The heads have a higher concentration of methanol and volatile compounds that shouldn’t be in your corn whiskey.
Collect the body.
Once you’ve removed the heads, you can begin collecting the usable corn whiskey. To make it easier to handle, collect the corn whiskey in 500 ml (about 2 cup-size) bottles.
Continue to check the temperature. It should be between 175 and 185 degrees F (80 to 85 C).
Discard the tails.
When the temperature reaches 205 degrees F (96 C), you’re not collecting the body of the whiskey anymore. Stop filling the 500 ml bottles. Instead, throw away the tails.
The tails are known as fusel oils and they can ruin the flavor of your corn whiskey.
Clean the still.
Turn off the pot still once you’ve finished distilling the corn whiskey and have discarded the tails. Turn off the condenser tube and let all of the equipment cool down. Follow the manufacturer’s instructions to clean the still completely.
Dilute the corn whiskey with plain water.
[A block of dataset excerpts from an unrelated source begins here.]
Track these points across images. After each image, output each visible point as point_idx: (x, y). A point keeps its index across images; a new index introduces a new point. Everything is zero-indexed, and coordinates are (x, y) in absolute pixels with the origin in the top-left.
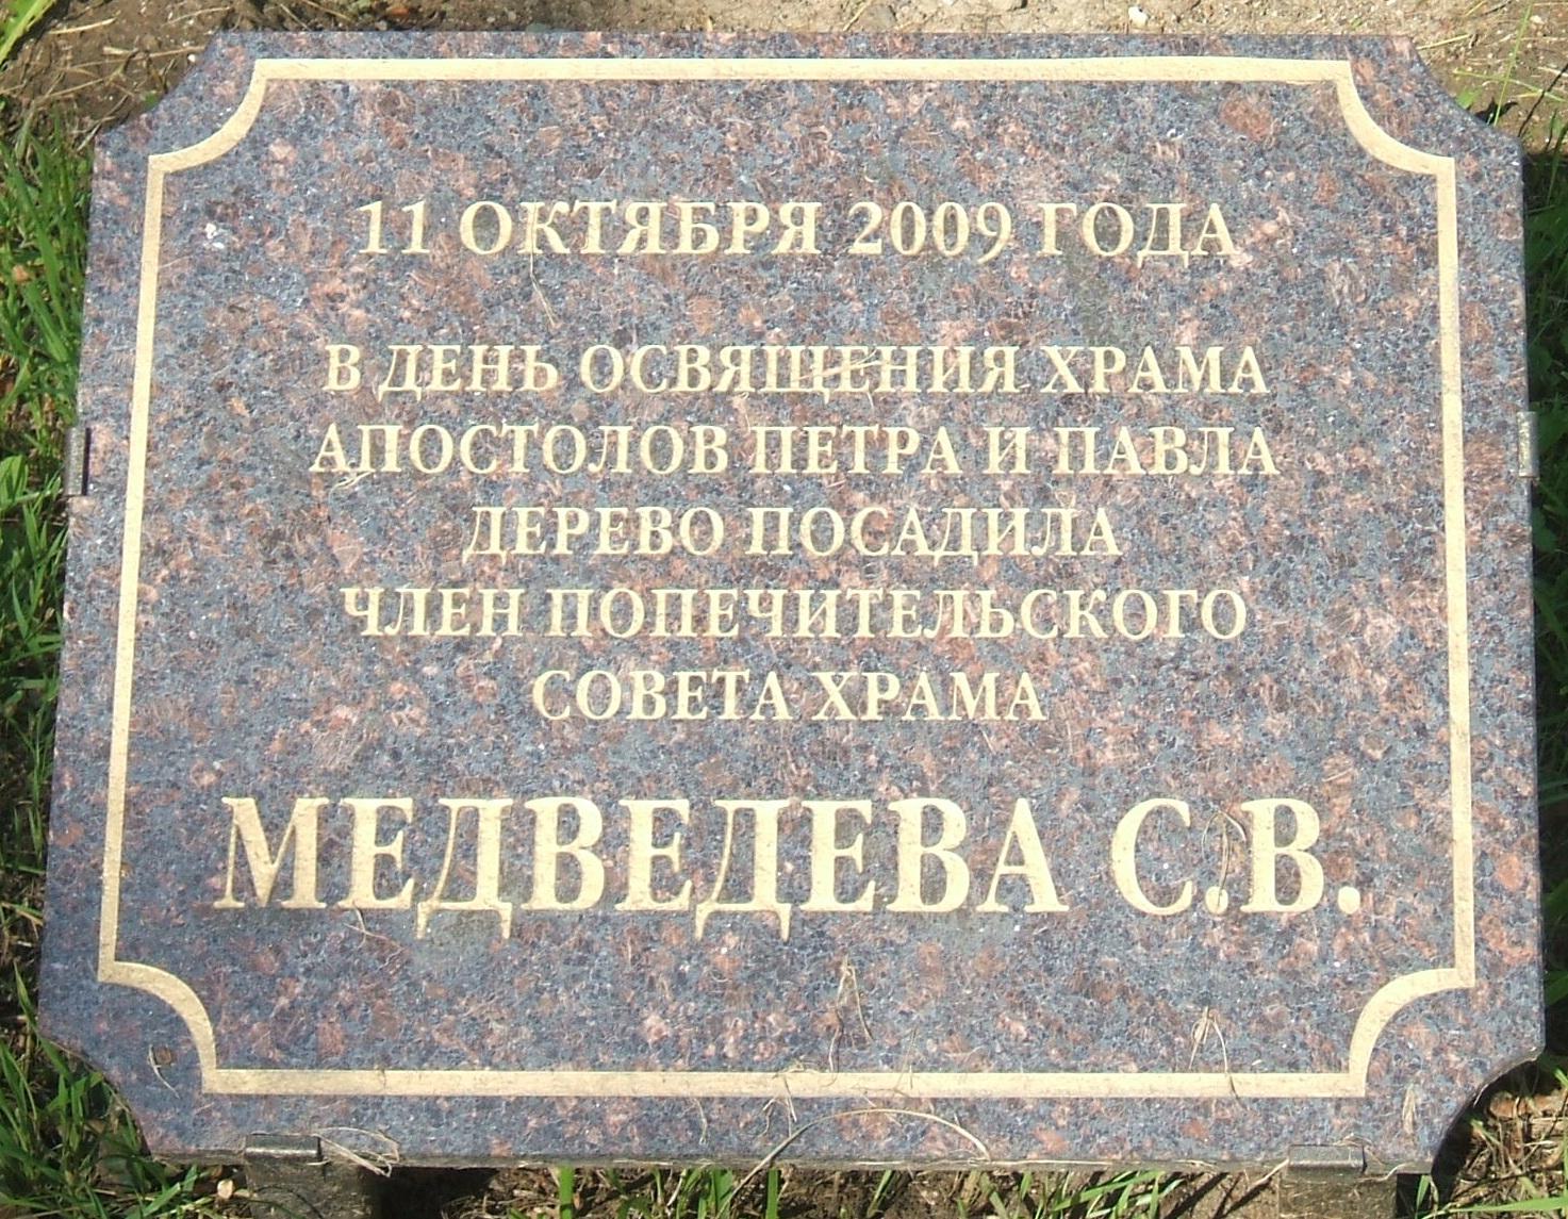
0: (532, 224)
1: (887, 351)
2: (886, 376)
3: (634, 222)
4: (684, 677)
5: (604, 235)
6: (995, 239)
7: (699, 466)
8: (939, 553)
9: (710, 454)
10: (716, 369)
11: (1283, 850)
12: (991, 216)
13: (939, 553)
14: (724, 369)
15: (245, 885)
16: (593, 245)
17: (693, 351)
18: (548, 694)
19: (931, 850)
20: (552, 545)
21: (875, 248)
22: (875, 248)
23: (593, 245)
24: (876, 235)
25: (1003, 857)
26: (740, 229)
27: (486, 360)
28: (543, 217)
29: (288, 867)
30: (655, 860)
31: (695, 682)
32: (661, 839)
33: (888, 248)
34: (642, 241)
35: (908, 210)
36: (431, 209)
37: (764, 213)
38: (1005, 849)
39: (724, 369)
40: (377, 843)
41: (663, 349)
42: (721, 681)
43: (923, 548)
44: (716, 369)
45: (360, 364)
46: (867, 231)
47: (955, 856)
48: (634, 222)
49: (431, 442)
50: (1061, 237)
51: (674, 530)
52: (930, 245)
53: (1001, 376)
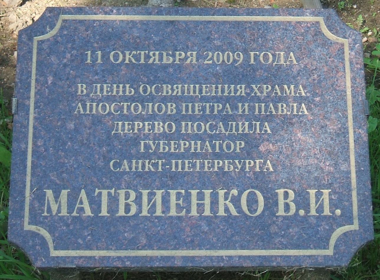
0: (127, 56)
1: (214, 86)
2: (214, 92)
3: (152, 56)
4: (187, 162)
5: (145, 59)
6: (239, 61)
7: (169, 112)
8: (227, 133)
9: (282, 110)
10: (173, 90)
11: (126, 201)
12: (238, 55)
13: (227, 133)
14: (238, 90)
15: (49, 210)
16: (142, 61)
17: (267, 86)
18: (113, 165)
19: (286, 201)
20: (133, 131)
21: (211, 62)
22: (211, 62)
23: (142, 61)
24: (209, 60)
25: (78, 203)
26: (178, 57)
27: (216, 88)
28: (130, 54)
29: (59, 207)
30: (177, 204)
31: (189, 163)
32: (178, 199)
33: (214, 62)
34: (154, 60)
35: (218, 54)
36: (91, 52)
37: (183, 54)
38: (79, 201)
39: (238, 90)
40: (176, 201)
41: (160, 85)
42: (196, 162)
43: (224, 131)
44: (173, 90)
45: (86, 89)
46: (209, 58)
47: (133, 203)
48: (152, 56)
49: (104, 107)
50: (255, 59)
51: (163, 127)
52: (223, 61)
53: (178, 91)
Unlike other types of whiskeys, corn whiskey does not need to be aged before you enjoy it. If you’d like to begin drinking your corn whiskey, dilute it first to make it smoother to drink. Start with a small amount, so you can find the ratio you like. For example, mix 1 cup (240 ml) of corn whiskey with 1/4 cup (60 ml) water.
If you’d like a mellower flavored whiskey, consider aging the corn whiskey for several months before you enjoy it.